Jakarta, CNBC Indonesia – Pusat Kajian Ekonomi dan Hukum (Celios) menawarkan sejumlah cara untuk membiayai transisi ekonomi Indonesia ke ekonomi yang lebih hijau.
Bhima mengakui bahwa proyek transisi ini membutuhkan biaya yang sangat mahal sehingga dibutuhkan strategi pembiayaan yang kreatif. Dia menawarkan sejumlah solusi yakni mulai dari pengalihan insentif pemerintah hingga hibah dari negara maju yang lebih besar.
“Ini sudah dipraktikan di banyak negara dan akan menolong APBN,” kata Bhima dalam diskusi yang diadakan Celios dan Greenpeace di kawasan Jakarta Selatan, Selasa, (19/12/2023).

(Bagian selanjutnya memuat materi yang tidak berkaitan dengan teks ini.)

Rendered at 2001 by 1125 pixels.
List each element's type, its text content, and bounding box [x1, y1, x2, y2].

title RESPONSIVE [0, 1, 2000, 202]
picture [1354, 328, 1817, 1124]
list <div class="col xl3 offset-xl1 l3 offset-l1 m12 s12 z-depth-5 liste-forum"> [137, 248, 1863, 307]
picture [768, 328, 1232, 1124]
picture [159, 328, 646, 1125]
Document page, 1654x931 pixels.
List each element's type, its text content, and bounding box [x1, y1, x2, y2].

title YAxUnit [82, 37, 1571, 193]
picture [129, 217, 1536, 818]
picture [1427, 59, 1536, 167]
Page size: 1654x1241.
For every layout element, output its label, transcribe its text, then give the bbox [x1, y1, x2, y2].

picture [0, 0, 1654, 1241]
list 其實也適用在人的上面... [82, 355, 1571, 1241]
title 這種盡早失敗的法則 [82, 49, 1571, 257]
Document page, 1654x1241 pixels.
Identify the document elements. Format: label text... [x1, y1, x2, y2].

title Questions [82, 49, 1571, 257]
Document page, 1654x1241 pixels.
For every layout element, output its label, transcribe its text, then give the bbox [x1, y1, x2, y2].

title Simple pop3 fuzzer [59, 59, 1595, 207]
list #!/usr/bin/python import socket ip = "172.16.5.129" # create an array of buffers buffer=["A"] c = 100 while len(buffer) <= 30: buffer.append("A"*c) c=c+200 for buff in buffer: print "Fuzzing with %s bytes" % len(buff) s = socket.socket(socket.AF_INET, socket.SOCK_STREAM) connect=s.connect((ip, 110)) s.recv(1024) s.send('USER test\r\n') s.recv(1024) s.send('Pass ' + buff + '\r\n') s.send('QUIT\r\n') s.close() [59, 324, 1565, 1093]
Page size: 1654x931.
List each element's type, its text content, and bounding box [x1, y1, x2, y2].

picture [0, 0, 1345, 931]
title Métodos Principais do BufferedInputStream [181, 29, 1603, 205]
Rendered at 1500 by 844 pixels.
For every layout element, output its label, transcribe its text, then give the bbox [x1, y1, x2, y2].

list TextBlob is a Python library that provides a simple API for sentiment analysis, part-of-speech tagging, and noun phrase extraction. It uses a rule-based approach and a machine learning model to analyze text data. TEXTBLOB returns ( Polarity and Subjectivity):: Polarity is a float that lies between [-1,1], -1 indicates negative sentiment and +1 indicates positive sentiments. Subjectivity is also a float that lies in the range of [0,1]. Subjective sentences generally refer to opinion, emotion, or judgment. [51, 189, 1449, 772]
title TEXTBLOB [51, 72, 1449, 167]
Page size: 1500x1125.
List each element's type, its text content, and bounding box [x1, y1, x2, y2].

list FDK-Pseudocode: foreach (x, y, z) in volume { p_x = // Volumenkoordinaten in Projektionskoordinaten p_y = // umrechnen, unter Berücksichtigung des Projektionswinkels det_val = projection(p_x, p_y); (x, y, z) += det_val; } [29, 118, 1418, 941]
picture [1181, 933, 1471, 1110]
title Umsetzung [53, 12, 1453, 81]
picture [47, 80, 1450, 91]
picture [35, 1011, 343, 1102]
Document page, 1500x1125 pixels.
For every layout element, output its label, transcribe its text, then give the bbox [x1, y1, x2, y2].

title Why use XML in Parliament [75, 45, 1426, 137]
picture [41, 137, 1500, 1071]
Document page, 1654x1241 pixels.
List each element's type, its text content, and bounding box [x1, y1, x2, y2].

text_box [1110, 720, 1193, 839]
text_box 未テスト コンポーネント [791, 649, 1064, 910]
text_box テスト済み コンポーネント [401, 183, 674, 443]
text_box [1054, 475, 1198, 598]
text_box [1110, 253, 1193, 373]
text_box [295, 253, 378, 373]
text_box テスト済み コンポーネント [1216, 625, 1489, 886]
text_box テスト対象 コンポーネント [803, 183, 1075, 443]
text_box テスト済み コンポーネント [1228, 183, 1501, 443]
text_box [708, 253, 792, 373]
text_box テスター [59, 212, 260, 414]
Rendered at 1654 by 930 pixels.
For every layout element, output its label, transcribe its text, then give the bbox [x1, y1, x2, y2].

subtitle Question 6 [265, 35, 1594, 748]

Di dalam proposal rencana kebijakan Comprehensive Investment and Policy Plan untuk pendanaan transisi energi sendiri, pemerintah sebenarnya telah memperkirakan bahwa proyek transisi energi membutuhkan dana hingga Rp 1.500 tahun. Pemerintah sudah pula menyatakan bahwa dana tersebut tidak akan cukup apabila hanya dibiayai dari APBN saja.
Maka itu, Bhima menawarkan solusi pertama yakni pemerintah harus mengatasi minimnya dana tersebut dengan mengalihan insentif fiskal dari sektor fosil dan tambang, ke sektor ekonomi hijau. Menurut dia, dengan pengalihan ini maka insentif fiskal yang diberikan kepada sektor energi hijau akan lebih besar.
Kedua, Bhima mengatakan pemerintah harus menerapkan pajak produksi batubara dan windfall profit tax. Dia meyakini apabila pajak ini diterapkan, maka dapat menjadi pemasukan tambahan untuk APBN ketika harga-harga komoditas sedang naik. “Ini akan menolong APBN ketika harga naik dan memberikan stimulus untuk mempercepat transisi energi,” katanya.
Ketiga, Bhima mengatakan pemerintah perlu mempercepat penerapan pajak karbon. Dalam penerapan nantinya, kata dia, pemerintah juga harus memastikan bahwa pajak yang didapat dari karbon ini akan disalurkan untuk kebutuhan pengembangan energi hijau. “Jangan sampai pajak karbon uangnya habis untuk belanja pegawai dan hal yang tidak berhubungan dengan lingkungan,” ujar dia.
Bhima mengatakan solusi keempat adalah pengelolaan dana abadi SDA. Sementara, solusi kelima yang ditawarkan adalah optimalisasi dana publik di pasar modal. Dia mengatakan perusahaan yang bergerak di sektor lingkungan seperti pengolahan limbah harus didorong masuk pasar saham sehingga bisa mengumpulkan dana dari publik.
Keenam, Bhima menyarankan agar dilakukan pengalihan kredit perbankan di sektor pertambangan, penggalian dan migas. Ketujuh, kata dia, adalah debt cancellation dan kedelapan loss and damage fund.
Terakhir, Bhima menyarankan agar pemerintah melakukan diplomasi agar negara maju mau untuk lebih besar dalam memberikan hibah ke proyek hijau di Indonesia. “Negara maju sudah ratusan tahun lebih dulu menggunakan batu bara yang mengotori bumi, sehingga hutang mereka terhadap lingkungan sangat besar,” paparnya.